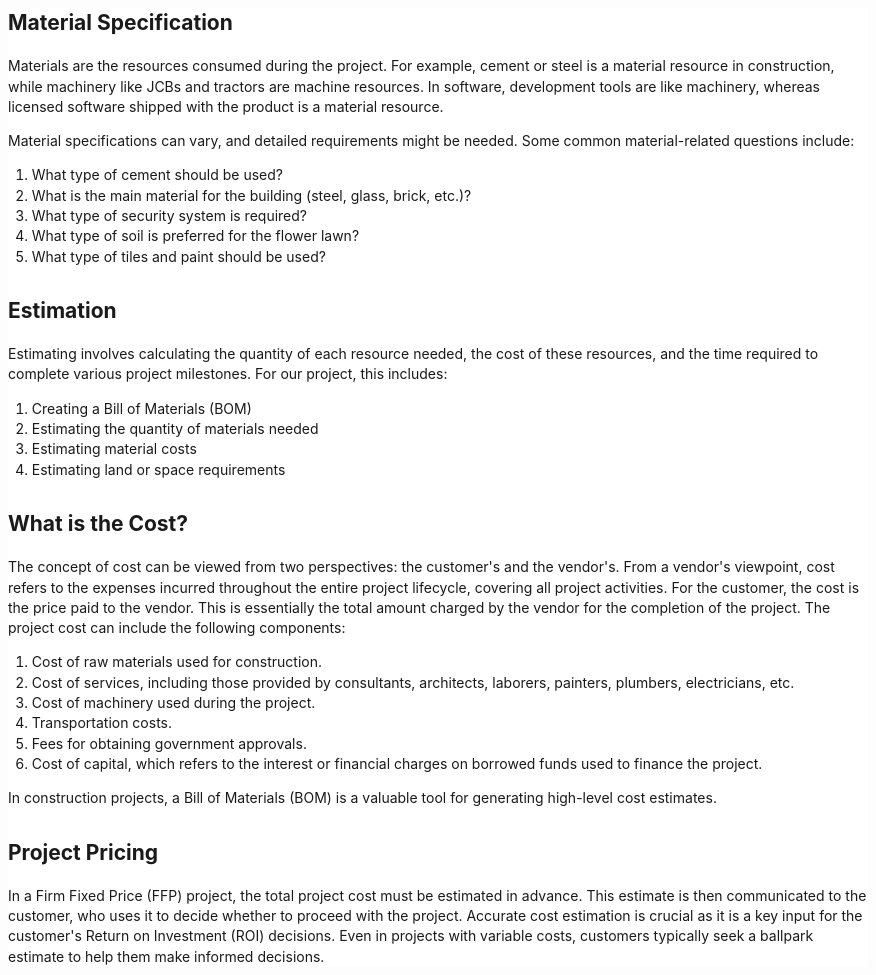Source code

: ## **Material Specification**

Materials are the resources consumed during the project. For example, cement or steel is a material resource in construction, while machinery like JCBs and tractors are machine resources. In software, development tools are like machinery, whereas licensed software shipped with the product is a material resource.

Material specifications can vary, and detailed requirements might be needed. Some common material-related questions include:

1. What type of cement should be used?
2. What is the main material for the building (steel, glass, brick, etc.)?
3. What type of security system is required?
4. What type of soil is preferred for the flower lawn?
5. What type of tiles and paint should be used?

## **Estimation**

Estimating involves calculating the quantity of each resource needed, the cost of these resources, and the time required to complete various project milestones. For our project, this includes:

1. Creating a Bill of Materials (BOM)
2. Estimating the quantity of materials needed
3. Estimating material costs
4. Estimating land or space requirements

## **What is the Cost?**

The concept of cost can be viewed from two perspectives: the customer's and the vendor's. From a vendor's viewpoint, cost refers to the expenses incurred throughout the entire project lifecycle, covering all project activities. For the customer, the cost is the price paid to the vendor. This is essentially the total amount charged by the vendor for the completion of the project. The project cost can include the following components:

1. Cost of raw materials used for construction.
2. Cost of services, including those provided by consultants, architects, laborers, painters, plumbers, electricians, etc.
3. Cost of machinery used during the project.
4. Transportation costs.
5. Fees for obtaining government approvals.
6. Cost of capital, which refers to the interest or financial charges on borrowed funds used to finance the project.

In construction projects, a Bill of Materials (BOM) is a valuable tool for generating high-level cost estimates.

## **Project Pricing**

In a Firm Fixed Price (FFP) project, the total project cost must be estimated in advance. This estimate is then communicated to the customer, who uses it to decide whether to proceed with the project. Accurate cost estimation is crucial as it is a key input for the customer's Return on Investment (ROI) decisions. Even in projects with variable costs, customers typically seek a ballpark estimate to help them make informed decisions.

→ REQUEST:
The line containing "## **Project Pricing**" begins the span, and the last line of the records above ends it. Return that span exactly, and nothing outside it.

→ ANSWER TO THE EXERCISE:
## **Project Pricing**

In a Firm Fixed Price (FFP) project, the total project cost must be estimated in advance. This estimate is then communicated to the customer, who uses it to decide whether to proceed with the project. Accurate cost estimation is crucial as it is a key input for the customer's Return on Investment (ROI) decisions. Even in projects with variable costs, customers typically seek a ballpark estimate to help them make informed decisions.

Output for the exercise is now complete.